Menurutnya, program ini menjawab doa keluarga-keluarga miskin yang selama ini tak terjangkau pendidikan layak di kampung halamannya.
“Saya ini kepala sekolah, tapi setelah saya melihat program ini, saya tinggalkan kepala sekolah, Pak. Karena saya punya hati. Saya pikir ini jawaban doa dari keluarga-keluarga tidak mampu. Tuhan menjawab melalui Bapak Presiden kita,” ujar Samuel di hadapan Mensos Saifullah Yusuf atau Gus Ipul.
Ia menambahkan, keputusan untuk terjun ke Sekolah Rakyat bukan pilihan mudah.

“Kalau saya mau nyaman, ngapain saya masuk Sekolah Rakyat. Tapi saya ingin menjadi perpanjangan Tuhan, jawaban doa dari setiap keluarga yang ada sehingga menjadi berkat bagi keluarga yang tidak mampu,” lanjutnya.
Senada dengan Samuel, Susanti, mengaku terharu bisa menjadi bagian dari program ini. Selama bertahun-tahun, ia berpindah tugas ke wilayah-wilayah pinggiran dan melihat langsung dampak kesenjangan pendidikan terhadap lingkaran kemiskinan.
“Terharu, aku akan itungan dari dalam. Tuh, ternyata yang dulunya ini hanya mimpi. Karena selama ini saya selalu berhadapan dengan siswa yang miskin. Ternyata ada titik terang untuk bisa dia keluar dari ini. Dan saya ada dalam bagian ini,” ujarnya menjelaskan kenapa ia menangis saat mendengar pidato penutupan acara yang dibawakan oleh Gus Ipul.

Ia bercerita pernah terlibat dalam program Keaksaraan Fungsional, mengajar orang dewasa yang tak bisa membaca. Dari situ ia melihat bagaimana pendidikan orang tua berpengaruh langsung terhadap akses anak-anak mereka ke pendidikan.
“Dengan adanya pendidikan yang berkualitas, saya sangat yakin dan percaya kemiskinan pasti akan terputus,” kata Susanti.
Sejak menjadi guru pada 2009, Susanti telah tujuh kali dimutasi--dari daerah perbatasan hingga kembali ke desa miskin di Desa Kolombang, Kecamatan Bungku Utara, Kabupaten Morowali Utara, Sulawesi Tengah.
Menurutnya, Sekolah Rakyat bisa menjembatani kesenjangan tersebut.
“Saya yakin, karena kolaborasi dari berbagai pihak.
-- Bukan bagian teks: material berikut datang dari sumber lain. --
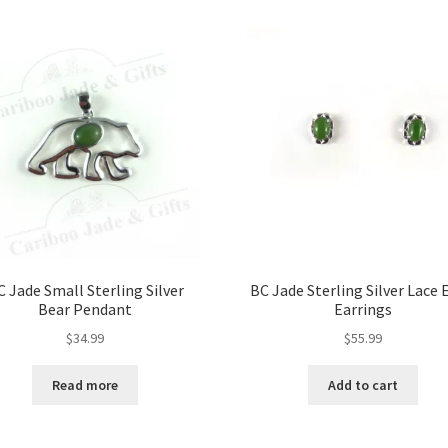
options
may
be
chosen
on
the
product
page
C Jade Small Sterling Silver
BC Jade Sterling Silver Lace 
Bear Pendant
Earrings
$
34.99
$
55.99
Read more
Add to cart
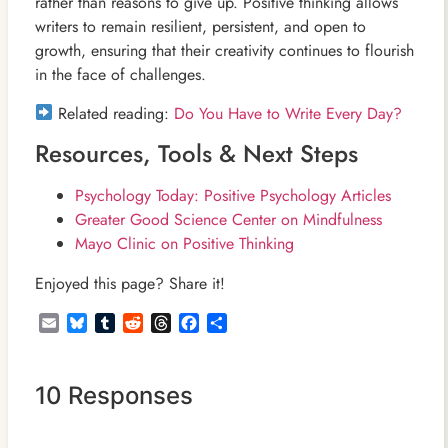
rather than reasons to give up. Positive thinking allows
writers to remain resilient, persistent, and open to
growth, ensuring that their creativity continues to flourish
in the face of challenges.
Related reading:
Do You Have to Write Every Day?
Resources, Tools & Next Steps
Psychology Today: Positive Psychology Articles
Greater Good Science Center on Mindfulness
Mayo Clinic on Positive Thinking
Enjoyed this page? Share it!
Email
Bluesky
Tumblr
Reddit
Threads
Facebook
Share
10 Responses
Biasanya hanya satu pihak yang bekerja. Sekarang saya lihat jelas ada dari Kemendikbud, Kemensos, PU, dan lainnya bersama. Ini pasti akan berjaya,” tutupnya.
Retreat ini diikuti oleh 47 kepala sekolah dari berbagai daerah. Mereka akan memimpin 100 titik Sekolah Rakyat tahap pertama yang mulai beroperasi pada 14 Juli 2025, dengan target menjangkau 10.000 siswa dari keluarga prasejahtera.